#### Entries shown
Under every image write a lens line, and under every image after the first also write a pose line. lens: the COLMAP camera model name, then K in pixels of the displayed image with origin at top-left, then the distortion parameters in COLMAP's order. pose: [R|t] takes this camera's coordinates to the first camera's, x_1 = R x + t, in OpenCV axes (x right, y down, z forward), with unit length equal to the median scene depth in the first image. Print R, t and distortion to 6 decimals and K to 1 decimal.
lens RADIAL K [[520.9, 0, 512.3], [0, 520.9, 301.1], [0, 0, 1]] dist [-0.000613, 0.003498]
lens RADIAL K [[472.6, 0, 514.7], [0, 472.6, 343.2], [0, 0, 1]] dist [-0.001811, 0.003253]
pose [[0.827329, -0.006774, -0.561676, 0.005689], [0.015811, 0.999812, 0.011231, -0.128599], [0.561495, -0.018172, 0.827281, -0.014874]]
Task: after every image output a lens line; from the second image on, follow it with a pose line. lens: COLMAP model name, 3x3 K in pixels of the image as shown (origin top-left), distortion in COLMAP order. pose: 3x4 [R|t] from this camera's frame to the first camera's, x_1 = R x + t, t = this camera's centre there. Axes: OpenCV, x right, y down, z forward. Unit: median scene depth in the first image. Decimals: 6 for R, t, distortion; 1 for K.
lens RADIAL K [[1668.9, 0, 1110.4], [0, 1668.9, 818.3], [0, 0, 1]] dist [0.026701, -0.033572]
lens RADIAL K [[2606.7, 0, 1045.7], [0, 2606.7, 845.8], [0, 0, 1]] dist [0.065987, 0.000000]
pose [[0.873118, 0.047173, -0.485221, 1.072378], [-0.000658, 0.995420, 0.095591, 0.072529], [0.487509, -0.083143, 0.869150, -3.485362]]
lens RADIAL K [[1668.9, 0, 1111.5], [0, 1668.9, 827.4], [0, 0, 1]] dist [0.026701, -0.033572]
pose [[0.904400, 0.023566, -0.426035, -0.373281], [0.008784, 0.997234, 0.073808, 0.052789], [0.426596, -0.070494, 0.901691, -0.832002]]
########
Rewrite all the rows above as a two-column CSV headed "instruction" and "output". Each instruction goes on its own line, with its full answer in the second column, every field quoted, and line breaks replaced by spaces.

Result
instruction,output
"Under every image write a lens line, and under every image after the first also write a pose line. lens: the COLMAP camera model name, then K in pixels of the displayed image with origin at top-left, then the distortion parameters in COLMAP's order. pose: [R|t] takes this camera's coordinates to the first camera's, x_1 = R x + t, in OpenCV axes (x right, y down, z forward), with unit length equal to the median scene depth in the first image. Print R, t and distortion to 6 decimals and K to 1 decimal.","lens RADIAL K [[520.9, 0, 512.3], [0, 520.9, 301.1], [0, 0, 1]] dist [-0.000613, 0.003498] lens RADIAL K [[472.6, 0, 514.7], [0, 472.6, 343.2], [0, 0, 1]] dist [-0.001811, 0.003253] pose [[0.827329, -0.006774, -0.561676, 0.005689], [0.015811, 0.999812, 0.011231, -0.128599], [0.561495, -0.018172, 0.827281, -0.014874]]"
"Task: after every image output a lens line; from the second image on, follow it with a pose line. lens: COLMAP model name, 3x3 K in pixels of the image as shown (origin top-left), distortion in COLMAP order. pose: 3x4 [R|t] from this camera's frame to the first camera's, x_1 = R x + t, t = this camera's centre there. Axes: OpenCV, x right, y down, z forward. Unit: median scene depth in the first image. Decimals: 6 for R, t, distortion; 1 for K.","lens RADIAL K [[1668.9, 0, 1110.4], [0, 1668.9, 818.3], [0, 0, 1]] dist [0.026701, -0.033572] lens RADIAL K [[2606.7, 0, 1045.7], [0, 2606.7, 845.8], [0, 0, 1]] dist [0.065987, 0.000000] pose [[0.873118, 0.047173, -0.485221, 1.072378], [-0.000658, 0.995420, 0.095591, 0.072529], [0.487509, -0.083143, 0.869150, -3.485362]] lens RADIAL K [[1668.9, 0, 1111.5], [0, 1668.9, 827.4], [0, 0, 1]] dist [0.026701, -0.033572] pose [[0.904400, 0.023566, -0.426035, -0.373281], [0.008784, 0.997234, 0.073808, 0.052789], [0.426596, -0.070494, 0.901691, -0.832002]]"